The study found that Trump's policy blunts recruitment efforts by eliminating consideration of many transgender people of prime recruiting age.
Potential recruits can enlist or commission only if they conform to their biological gender and don't have a history of gender dysphoria, according to Pentagon regulations. That is a change from the Obama policy, which allowed enlistment under preferred or biological sex if recruits are "stable" in either one after 18 months.

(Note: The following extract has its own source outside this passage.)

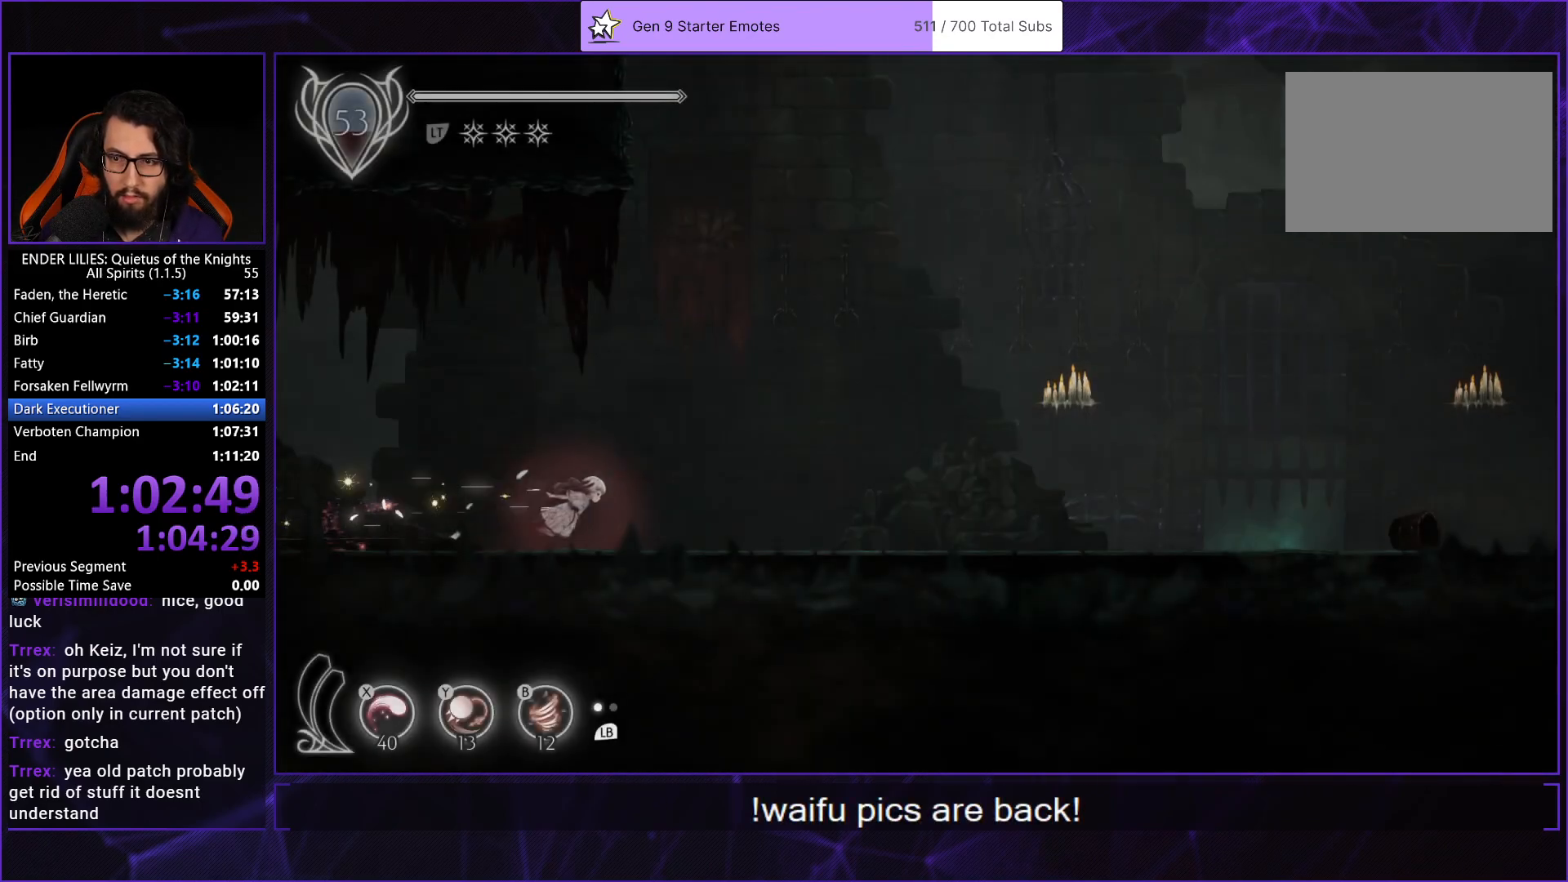
{"buttons": ["R2", "DPAD_RIGHT"], "left_stick": "center", "right_stick": "center", "events": []}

The ban may also turn away prospective recruits who are not transgender by creating the impression that the military is a breeding ground for intolerance and hostility to certain people, the study found, after reviewing polls that concluded most Americans support transgender people in uniform. The military already faces recruiting challenges as a range of issues, such as obesity, disqualify many young Americans.
Capt. Alivia Stehlik, an Army officer at Fort Carson in Colorado who transitioned to a woman after the Obama policy was implemented, echoed the frustrations of transgender troops interviewed for the study.
Stehlik commissioned as an Army infantry officer and later became a physical therapist. After a colleague could not make a deployment to Afghanistan in 2018, Stehlik said she volunteered to go and helped soldiers recuperate from injuries there.
Her time in a ground combat unit, and the tab on her uniform denoting that she graduated from Ranger School, wins credibility from grunts and commanders alike, she said.
But the ban also produces different requirements for transgender troops, she said, like needing higher-level approval for gender-related medical care compared with other issues, such as treatment for injured knees or backs.
"It's telling the world you don't care about soldiers," Stehlik said of the policy. "Let us do our jobs, and if we can't meet the standards, then we need to leave. But the standards shouldn't be different for us."
Stehlik is among an estimated 1,600 transgender troops exempt from the 2019 policy, which allows them to continue with related medical care and serve in their preferred gender, but the study found accessing that care is often challenging and stigmatizing.
Trump and other officials, including former defense secretary Jim Mattis, warned that transgender inclusion could erode unit cohesion. But In 2018, as the ban was litigated in court, senior officials in the Army, the Air Force, the Navy and the Marine Corps said they were unaware of problems created by transgender troops and did not have reports of unhappiness about the policy within the ranks.
Trump has also said that medical costs for transgender troops are "very high," but a Pentagon-commissioned study by the Rand Corp. in 2016 concluded that the costs would be small and noted that not all transgender people want or need medication or care.
President-elect Joe Biden said in February that he would roll back the ban on his first day in office. He signaled that commitment with the selection of Shawn Skelly, a former Navy officer and transgender advocate, to his Pentagon transition team this month.